Korean J Gastroenterol.  2020 Dec;76(6):331-336. 10.4166/kjg.2020.123.

Percutaneous Trans-splenic Obliteration for Duodenal Variceal bleeding: A Case Report

Affiliations
  • 1Department of Internal Medicine, Busan Paik Hospital, Inje University College of Medicine, Busan, Korea
  • 2Department of Radiology, Pusan National University Hospital, Busan, Korea

Abstract

Duodenal varices are a serious complication of portal hypertension. Bleeding from duodenal varices is rare, but when bleeding does occur, it is massive and can be fatal. Unfortunately, the optimal therapeutic modality for duodenal variceal bleeding is unclear. This paper presents a patient with duodenal variceal bleeding that was managed successfully using percutaneous trans-splenic variceal obliteration (PTVO). A 56-year-old man with a history of alcoholic cirrhosis presented with a 6-day history of melena. Emergency esophagogastroduodenoscopy revealed a large, bluish mass with a nipple sign in the second portion of the duodenum. Coil embolization of the duodenal varix was performed via a trans-splenic approach (i.e., PTVO). The patient no longer complained of melena after treatment. The duodenal varix was no longer visible at the follow-up esophagogastroduodenoscopy performed three months after PTVO. The use of PTVO might be a viable option for the treatment of duodenal variceal bleeding.

Keyword

Duodenum; Varicose veins; Gastrointestinal hemorrhage; Embolization; therapeutic

Figure

  • Fig. 1 Esophagogastroduodenoscopy (EGD) and dynamic computed tomography (CT) at the time of initial diagnosis. (A) EGD reveals a large varix measuring >5 mm with a nipple sign (arrow) in the second portion of the duodenum. (B, C) The portal phase of dynamic CT shows a varix in the second portion of the duodenum (arrows). (D) A hepatic nodule in segment 5 (arrows) measures about 1 cm and exhibits enhancement in the arterial phase (E) without washout in the portal phase or (F) delayed phase.

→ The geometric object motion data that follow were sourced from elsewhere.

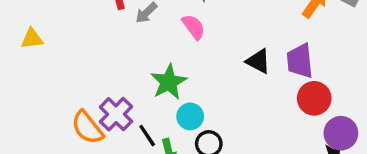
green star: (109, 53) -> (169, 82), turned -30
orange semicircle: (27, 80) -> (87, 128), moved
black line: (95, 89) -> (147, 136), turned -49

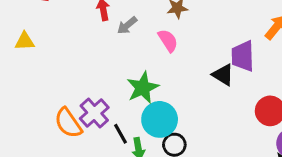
purple trapezoid: (300, 61) -> (243, 56), moved
cyan circle: (190, 116) -> (160, 119), size x1.5

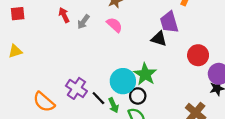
green star: (143, 88) -> (145, 74), moved
orange semicircle: (68, 123) -> (44, 102), moved

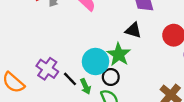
black triangle: (159, 39) -> (133, 30), moved

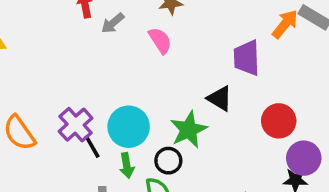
cyan circle: (95, 61) -> (129, 127), moved
black line: (70, 79) -> (92, 147), moved

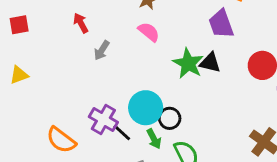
gray arrow: (113, 23) -> (102, 50), moved
green star: (189, 130) -> (188, 63), moved
black circle: (168, 161) -> (170, 118), moved

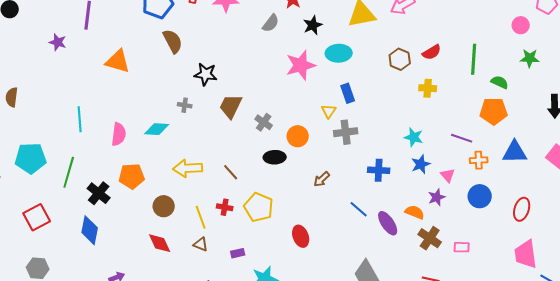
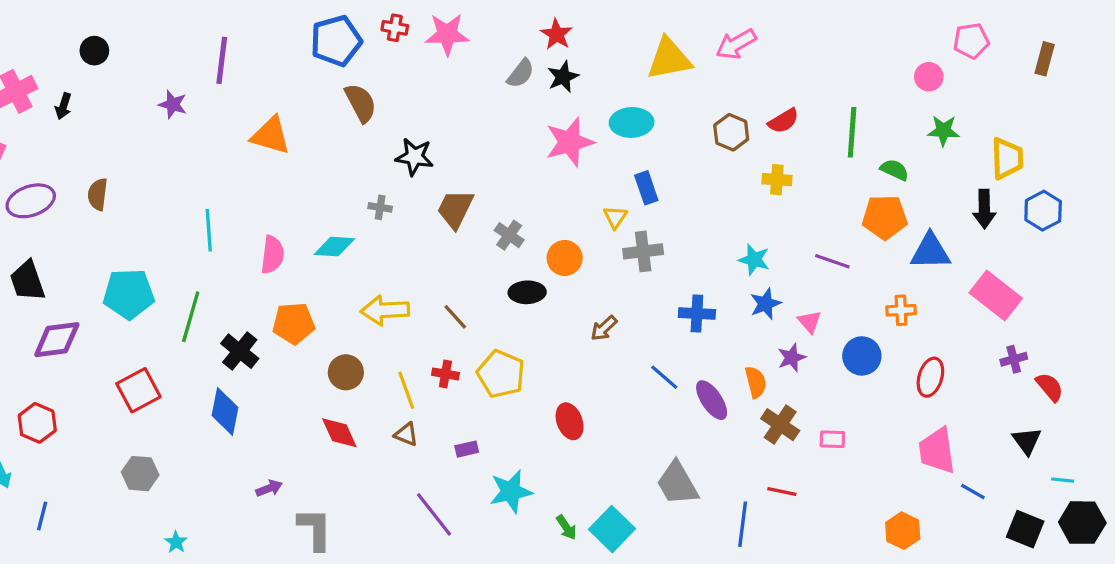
black star: (313, 25) -> (563, 77), moved
blue triangle: (515, 152) -> (930, 251), moved
orange cross: (479, 160) -> (901, 310), moved
orange semicircle: (415, 212) -> (756, 382), turned 54

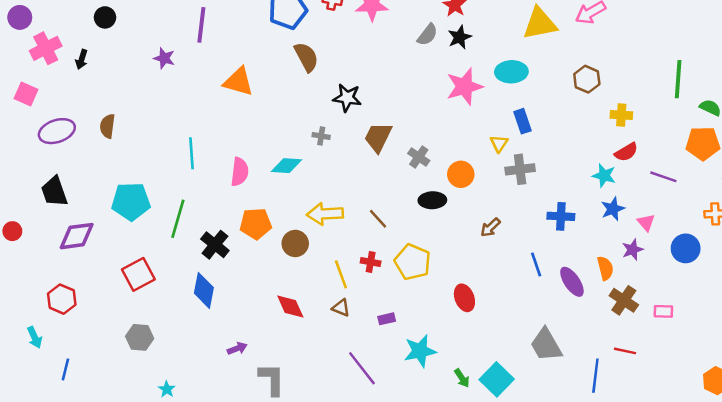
red semicircle: (783, 121) -> (626, 152), moved
brown circle: (346, 372) -> (295, 243), moved
blue line: (664, 377) -> (536, 264), turned 30

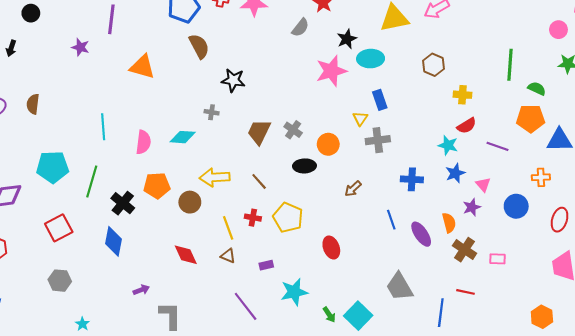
black star: (460, 37) -> (347, 39), moved
brown trapezoid: (378, 137) -> (259, 132), moved

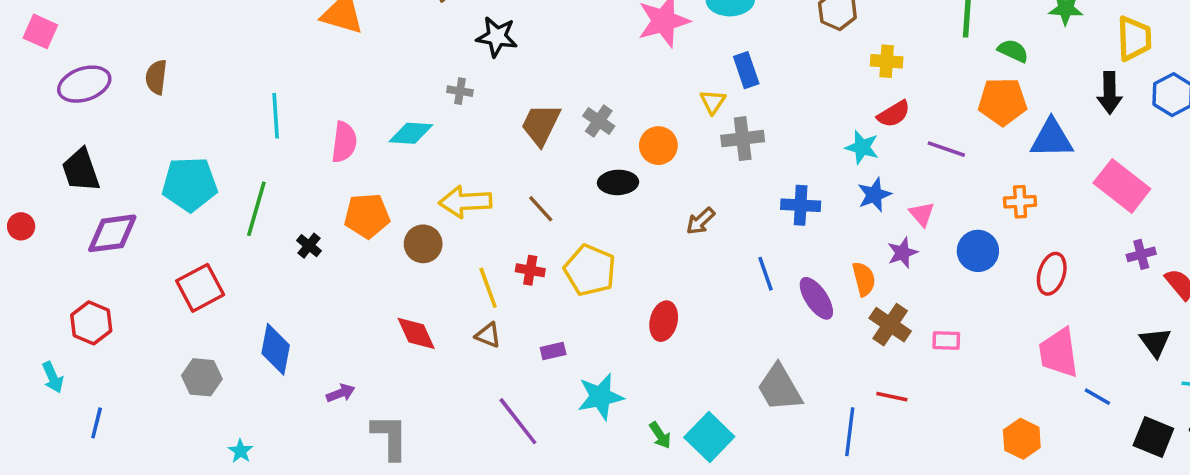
black cross: (123, 203) -> (309, 246), size x0.6
blue diamond: (113, 241) -> (276, 349), moved
red ellipse: (331, 248) -> (664, 321), turned 35

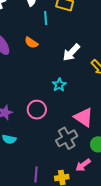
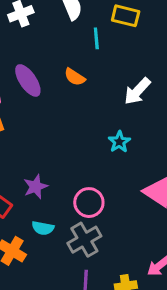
pink circle: (37, 110) -> (89, 203), moved
gray cross: (67, 138) -> (84, 240), moved

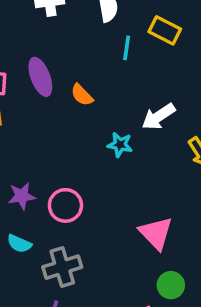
orange semicircle: (75, 77) -> (82, 95), moved
cyan star: (119, 142) -> (120, 145), moved, turned 30
pink circle: (89, 203) -> (65, 205), moved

  • Fig. 2 Percutaneous trans-splenic variceal obliteration for the treatment of duodenal variceal bleeding. (A) Direct portography shows a shunt between the afferent feeding vein, originating from the portal vein, and the duodenal varix. (B) Coil embolizationis successfully performed. (C) Complete obliteration is confirmed in the following portography.

  • Fig. 3 Esophagogastroduodenoscopy (EGD) and dynamic computed tomography (CT) performed 3 days after percutaneous trans-splenic variceal obliteration. (A) EGD reveals a varix in the second portion of the duodenum that decreased in size from the initial examination (B, C) The portal phase of dynamic CT shows a duodenal varix decreased in size from the time of initial imaging (arrows).

  • Fig. 4 Esophagogastroduodenoscopy (EGD) and dynamic computed tomography (CT) performed 3 months after percutaneous trans-splenic variceal obliteration. (A) EGD reveals that the varix in the second portion of the duodenum are no longer visible. (B, C) The portal phase of dynamic CT shows that the size of the duodenal varix (arrows) have decreased in size compared with the imaging performed 3 days after treatment. (D) The hepatic nodule in segment 5 (arrows) exhibits faint enhancement in the arterial phase (E) without washout in the portal phase or (F) delayed phase. It has not changed in size compared with the imaging obtained at the time of diagnosis.